Mozilla reveals plans to revitalize Firefox

Firefox's tentative plans for the future include ditching its legacy XUL technology, long regarded as a hindrance to the browser's evolution

Mozilla reveals plans to revitalize Firefox

Mozilla's next big move may not be adding features to Firefox, but rather removing them.

In a post on Mozilla's firefox-dev mailing list, Director of Engineering for Firefox Dave Camp outlined the bare bones of a plan to move Firefox off its legacy XML User Interface Language (XUL) architecture and onto a newer stack that more directly complements the modern Web.

"There's a huge body of shared wisdom about how to build applications on the Web," wrote Camp. "It's time to go back and examine how we can bring that wisdom back into Firefox."

Camp pointed out how XUL and its associated technologies don't receive the kind of platform attention as HTML itself, creating issues of performance and unneeded complexity. "It's harder for even experienced Web developers to get up to speed. It's further from the Web, and that doesn't help anybody."

Right now, there's no clear successor for XUL, either in terms of replacing it with or in carrying it out. However, there's the sense that a replacement is needed and a conversation needs to take place. One technology likely to be involved, Mozilla's Rust language (now in its 1.1 incarnation), has not yet been explicitly tapped to build the next generation of Firefox, but the Servo layout engine being built with Rust has long been rumored to be a candidate technology.

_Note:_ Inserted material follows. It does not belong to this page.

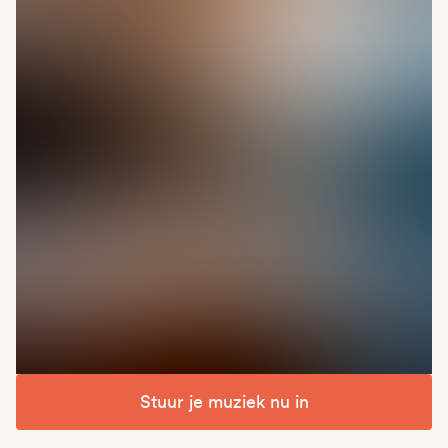
Stuur je muziek nu in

A post to the official Mozilla blog dated July 2 hints at more changes for Firefox, but it focuses on end-user, nontechnical details. The discussion revolved around functionality like support for HTML5 video, the WebRTC-powered Firefox Hello app, and the emphasis the company has placed on privacy.

Mozilla has experimented in the past with new ways to assemble and present Firefox, but most of them have not resulted in actual products. The Prism Firefox Labs experiment, unveiled in 2010, was an attempt to create an HTML5 app wrapper akin to the node-webkit project, although Mozilla's work never enjoyed uptake. Likewise, the Chromeless project experimented with "removing the current browser user interface and replacing it with a flexible platform which allows for the creation of new browser UI using standard Web technologies, such as HTML, CSS and JavaScript."